Dernier élément de la trilogie.
Note :

   «Le troisième mensonge» clôt la trilogie entamée par «Le grand cahier», poursuivie par «La preuve». Agota Kristof, née Hongroise et vivant désormais en suisse, ne fait pas dans la dentelle. Plus qu'une histoire, passablement compliquée, surtout complexifiée à l'envi, c'est l'atmosphère glauque et morbide qui reste en tête une fois le dernier tome refermé. A vivre nos vies faciles d'Européens de l'Ouest, on n'a pas forcément idée de la «Struggle for life», au sens propre, telle qu'elle existe dans de nombreux pays et telle qu'elle existait (si même c'est terminé) dans de nombreux pays de ce qu'on appelait l'Europe de l'Est. Totalitarisme, arbitraire, mépris de l'être humain, voilà ce qui nous est conté sur fonds de pays dévasté, de relations humaines minimales.
   
   « -On m'appelle Claus T. est-ce mon nom ? Dès l'enfance, j'ai appris à mentir. Dans ce centre de rééducation où je me remettais lentement d'une étrange maladie, on me mentait et je mentais déja. J'ai menti encore quand j'ai franchi la frontière de mon pays natal. Puis j'ai menti dans mes livres. Bien des années plus tard, je franchis la frontière dans l'autre sens.

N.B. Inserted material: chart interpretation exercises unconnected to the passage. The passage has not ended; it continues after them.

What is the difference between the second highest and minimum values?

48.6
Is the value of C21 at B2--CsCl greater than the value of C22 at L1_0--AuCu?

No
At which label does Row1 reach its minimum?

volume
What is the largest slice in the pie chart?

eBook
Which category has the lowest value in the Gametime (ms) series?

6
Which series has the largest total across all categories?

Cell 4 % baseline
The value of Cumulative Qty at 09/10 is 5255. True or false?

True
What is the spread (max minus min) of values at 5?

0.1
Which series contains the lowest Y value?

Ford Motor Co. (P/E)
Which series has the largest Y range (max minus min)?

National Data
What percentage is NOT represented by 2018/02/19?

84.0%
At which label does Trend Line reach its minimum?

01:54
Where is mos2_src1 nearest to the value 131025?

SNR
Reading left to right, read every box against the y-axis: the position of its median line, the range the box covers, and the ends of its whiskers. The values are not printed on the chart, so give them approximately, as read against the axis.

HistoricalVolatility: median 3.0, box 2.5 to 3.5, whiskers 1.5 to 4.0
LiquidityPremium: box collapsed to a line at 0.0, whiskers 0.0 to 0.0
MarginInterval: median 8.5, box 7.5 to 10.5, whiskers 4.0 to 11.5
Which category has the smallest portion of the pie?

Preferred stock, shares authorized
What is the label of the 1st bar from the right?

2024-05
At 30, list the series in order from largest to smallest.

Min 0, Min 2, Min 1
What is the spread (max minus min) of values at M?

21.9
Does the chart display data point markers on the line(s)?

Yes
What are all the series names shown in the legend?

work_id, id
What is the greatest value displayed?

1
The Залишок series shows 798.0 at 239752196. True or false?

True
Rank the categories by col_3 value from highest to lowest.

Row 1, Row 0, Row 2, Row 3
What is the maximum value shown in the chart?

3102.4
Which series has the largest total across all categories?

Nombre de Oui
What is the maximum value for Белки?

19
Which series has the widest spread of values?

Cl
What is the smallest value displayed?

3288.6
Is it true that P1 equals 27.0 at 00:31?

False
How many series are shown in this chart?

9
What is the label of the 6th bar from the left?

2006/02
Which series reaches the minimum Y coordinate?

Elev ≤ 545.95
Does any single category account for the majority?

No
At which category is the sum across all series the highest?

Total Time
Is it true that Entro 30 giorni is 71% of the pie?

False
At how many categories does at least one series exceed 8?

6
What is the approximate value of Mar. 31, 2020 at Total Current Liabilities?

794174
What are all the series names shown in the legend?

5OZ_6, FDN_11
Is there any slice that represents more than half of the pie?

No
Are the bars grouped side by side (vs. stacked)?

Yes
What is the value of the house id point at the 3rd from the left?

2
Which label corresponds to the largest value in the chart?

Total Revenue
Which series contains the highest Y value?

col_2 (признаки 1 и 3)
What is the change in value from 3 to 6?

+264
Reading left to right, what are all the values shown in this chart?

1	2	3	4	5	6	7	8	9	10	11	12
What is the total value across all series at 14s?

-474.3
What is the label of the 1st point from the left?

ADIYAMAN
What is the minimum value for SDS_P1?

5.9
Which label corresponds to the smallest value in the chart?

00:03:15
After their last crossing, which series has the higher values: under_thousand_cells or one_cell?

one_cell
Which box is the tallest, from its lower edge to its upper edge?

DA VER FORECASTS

Je veux retrouver mon frère, un frère qui n'existe peut être pas. Mentirai-je une dernière fois?»
   
   
L'écriture de A. Kristof y est aussi pour quelque chose. Froide, analytique, clinique. Idéale pour brosser cette atmosphère glauque qui perdure après la lecture.
   
   Pas désespérant pour autant puisque rares sont ceux qui, une fois attaquée la trilogie, ne vont pas au bout. On en redemande, et quand on est à critiquer le troisième mensonge, c'est qu'on en a redemandé!